Lema showcases aspects of her homeland’s culture throughout the book’s rich illustrations — including nods to Galician mainstays like Sargadelos porcelain and Bonilla la Vista potato chips — but Adela’s religious fervor gives readers insight into the region’s especially unique spiritual life. Galicia has been a site of religious pilgrimage for centuries, and its deep pagan and Celtic roots have infused its Catholicism with a sense of mysticism, especially in rural areas. Vera visits a folk healer and attends the procession of Santa Marta de Ribarteme, where those who have miraculously avoided death were paraded in open coffins (the ritual has recently been stopped). In another scene, the mother tries to exorcize her demons at the Santuario de Nosa Señora de O Corpiño, to no avail.
Though most of the El Cuerpo de Cristo is rendered in marker, Lema embroiders passages that deal with the mother’s harrowing past and most intense points of psychosis. These are often the most tragic moments in the book, but the sewing imbues each page with a sense of ongoing care: After all, the process of embroidery requires touch, time, and tenderness.
Though she’s only a child, Vera takes on the enormous emotional weight of her mother’s illness. After yet another blow-up, this time because Adela has started drinking to combat her condition, Lema depicts little Vera among her toys, cradling her doll-sized mother in her arms. The heartbreaking role reversal is captured only by this image and simple text on the spread: “Yo te cuido, Mamá” (“I’ll take care of you, Mommy”). Years go by, and Vera is still the principal caretaker for her mother while her older brother and father remain painfully out of touch. Lema dedicates the latter part of her book to the struggles of caretaking, both imbalances between demands on men and women and the difficulty of looking after oneself while caring for another.

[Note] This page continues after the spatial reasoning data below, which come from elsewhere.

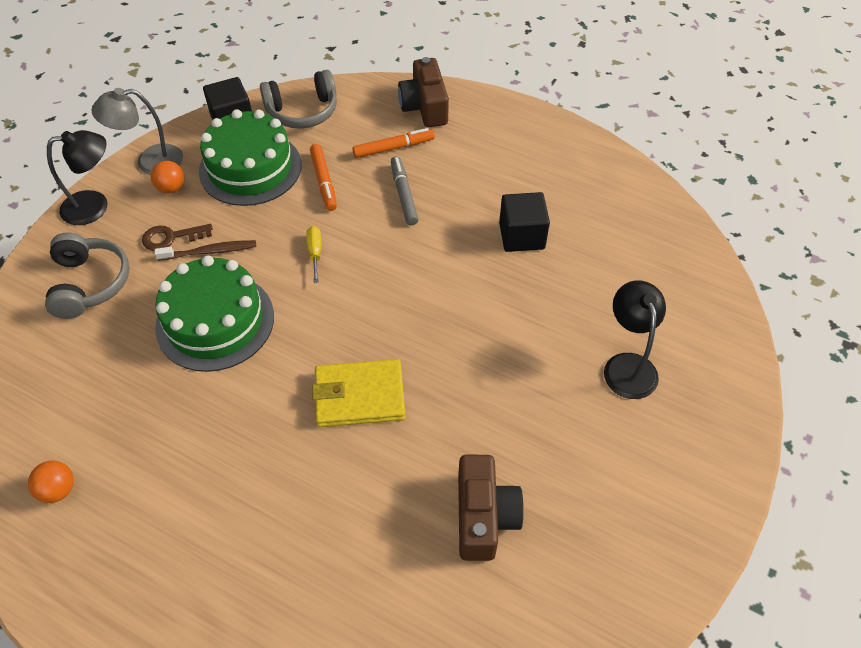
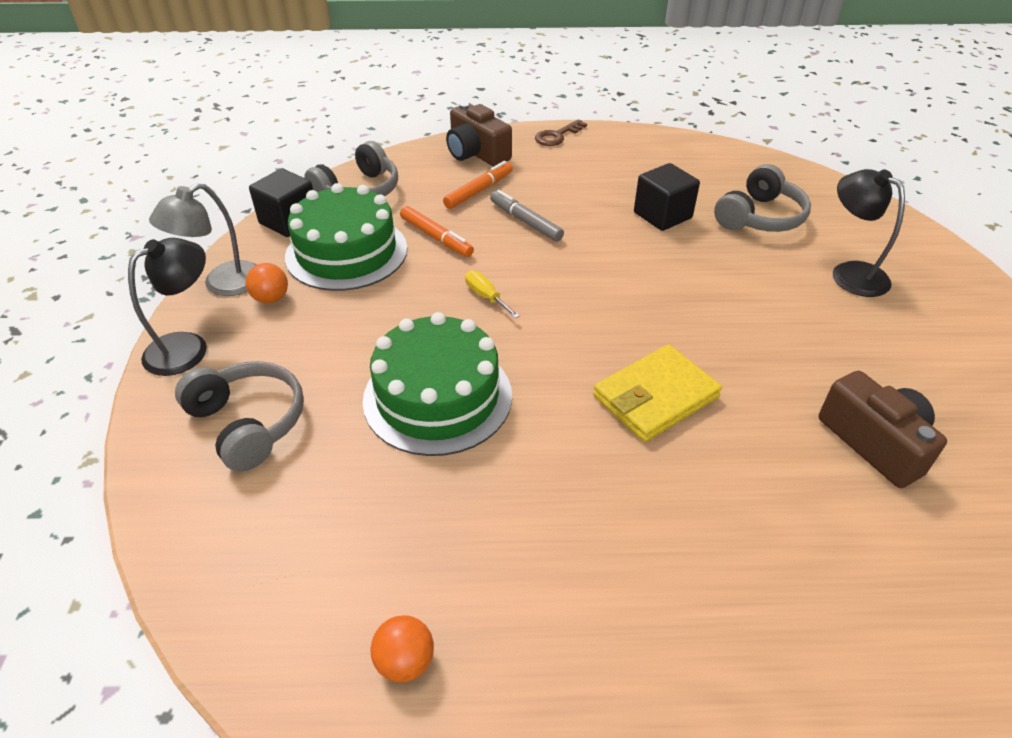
camera: 30 degrees left, 10 degrees down
brown key [142,224,213,251] -> brown key moved to [535,119,587,146]
brown toothbrush [155,240,256,261] -> none
none -> grey headphones [714,164,811,232]

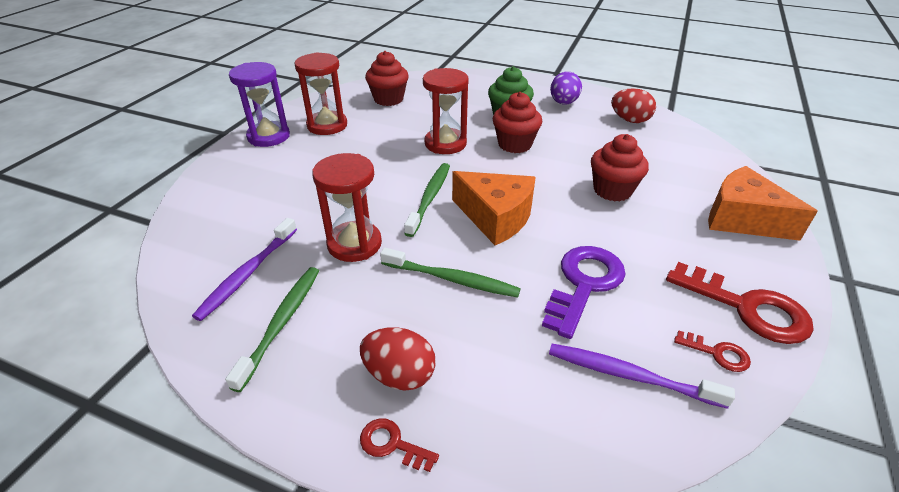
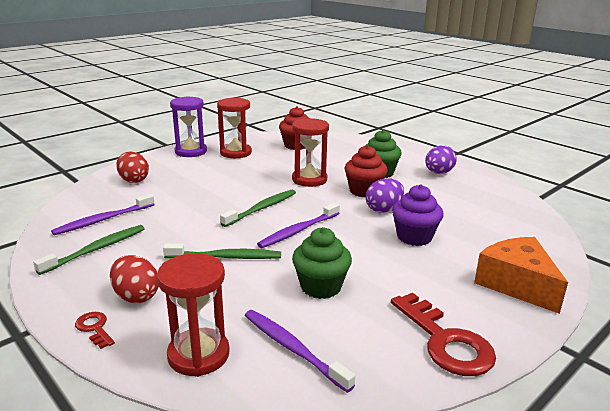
camera: 25 degrees right, 15 degrees down
red hourglass [312,153,382,262] -> red hourglass moved to [157,253,230,377]
green toothbrush [380,248,521,298] -> green toothbrush turned 45 degrees counterclockwise [163,244,281,259]
orange cheese [452,171,536,245] -> purple toothbrush [257,203,340,248]
purple key [542,246,626,339] -> green cupcake [292,227,352,299]
red cupcake [591,134,649,202] -> purple cupcake [392,184,444,246]
red egg [611,88,656,123] -> red egg moved to [116,152,149,183]
red key [674,330,751,372] -> none
none -> purple egg [366,178,404,213]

In September, El Cuerpo de Cristo was named the winner of Spain’s Premio Nacional del Cómic. I attended a panel discussion that featured Lema at a bookshop in A Coruña a month later, and was struck when one of the audience members pointed out that the author was only the second woman to win the award. Founded by the country’s Ministerio de Cultura in 2007, the prestigious prize was granted to Ana Penyas in 2018 for her work Estamos todas bien (We Are All Okay). At that time, according to a survey of major comic prizes in Spain, more than 90% of awards since the 1980s had historically gone to men.
Both authors were recognized for works that shed light on women’s often-overlooked stories: Penyas on the generation of women who survived the Spanish Civil War and the sexism that followed it, and Lema on the complexity of mental illness, family life, and healing. El Cuerpo de Cristo tells a story we don’t often get to hear, and does so in the unconventional, highly personal language of ink and thread. As with Vera in the story, Lema learned to sew from her mother, who in turn learned it from her own mother. Though often labeled “women’s work,” sewing is both an art and an essential tool for mending, repairing, and embellishing. In this way, it’s a meditative form of caretaking that extends the life of something held dear, while offering its creator the space for mental peace.
El Cuerpo de Cristo (2024) by Bea Lema is published by Astiberri Ediciones and is available online and through independent booksellers. A French version of the book was published by Éditions Sarbacane as Des maux à dire.